Current president Morales is attempting to shut CICIG down shortly after the group starts investigating his campaign financing

CICIG, Guatemala, Iván Velásquez, EU CICIG Director Iván Velásquez at the EU Subcommittee of Human Rights in March. Photo courtesy of Twitter @CICIGgt

As of March 18, the two most popular presidential candidates in Guatemala have been accused of corruption. The current president, Jimmy Morales, has also been accused of irregularities in his presidential campaigns, and two former presidents have been sent to prison for corruption, fraud and money laundering.

And it isn’t just the politicians. An Insight Crime report reveals that the Guatemalan “corrupt elite” regularly interact with organized crime groups to maintain and expand both their economic and political power base. The strength of their hold over the Central American country means that corruption is rife and justice is nearly impossible to bring about.

In response,the United Nations and the Guatemalan government created the Commission against Impunity and Corruption in Guatemala (CICIG) in 2006, an internationally-funded, independent entity to “promote the dismantling of [these] organizations and…individuals.” After some roadblocks, the organization was ratified by Congress and inaugurated in September of 2007.

The Commission is an independent body that supports, but does not control, the Public Prosecutor’s office, explains the organization’s website. Acting as a third-party prosecutor, it aims to strengthen national judicial institutions and make recommendations for legal reforms.

A paragon in the fight against impunity and organised crime, the group attests to having sentenced 310 people, identified 60 criminal structures and presented 34 legal reform recommendations, according to a promotional video the organization tweeted.

One of the most important cases the CICIG cooperated on was the dismantling of a corruption racket that involved Guatemala’s customs authorities (the SAT) robbing the state of millions of dollars, reported Insight Crime. The case, dubbed La Línea, led to then-president Otto Pérez Molina’s resignation and his subsequent arrest, alongside Vice-President Roxana Baldetti in 2015.

Pérez Molina was the second former Guatemalan president to be imprisoned for corruption, and may not be the last. Just last year, the Commission began investigating how current president Morales financed his 2015 presidential campaign, revealing some irregularities.

CICIG’s work has remained uninterrupted since its creation, but Morales has made it clear that he will not renew the current mandate before its current term is set to end in early September of this year. In fact, he doubled down on his efforts to inhibit the Commission’s process, first by revoking staff work visas – including Director Velásquez’ – and second, by shutting it down for the month of January.
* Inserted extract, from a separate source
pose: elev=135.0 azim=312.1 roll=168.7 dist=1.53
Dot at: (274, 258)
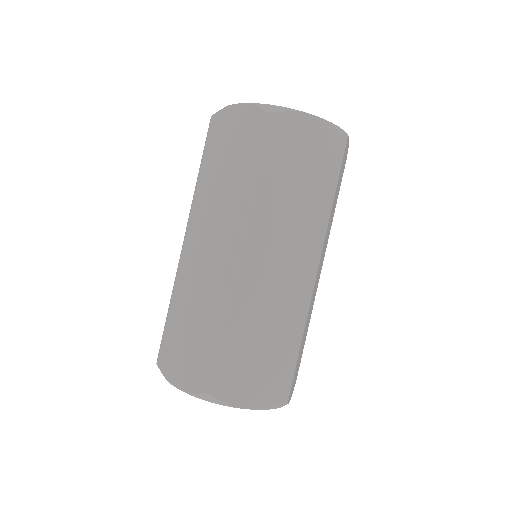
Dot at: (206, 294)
He accused the Commission of carrying out illegal activities, telling reporters it “put at risk the security of the nation, public order, governance, respect for human rights and above all the sovereignty of the state of Guatemala.”

The Constitutional Court blocked Morales’ decisions and the CICIG started work again in February.

Although Morales has vowed to close down the entity, Guatemala’s June elections will put a different president in power, one who will also decide the future of the Commission.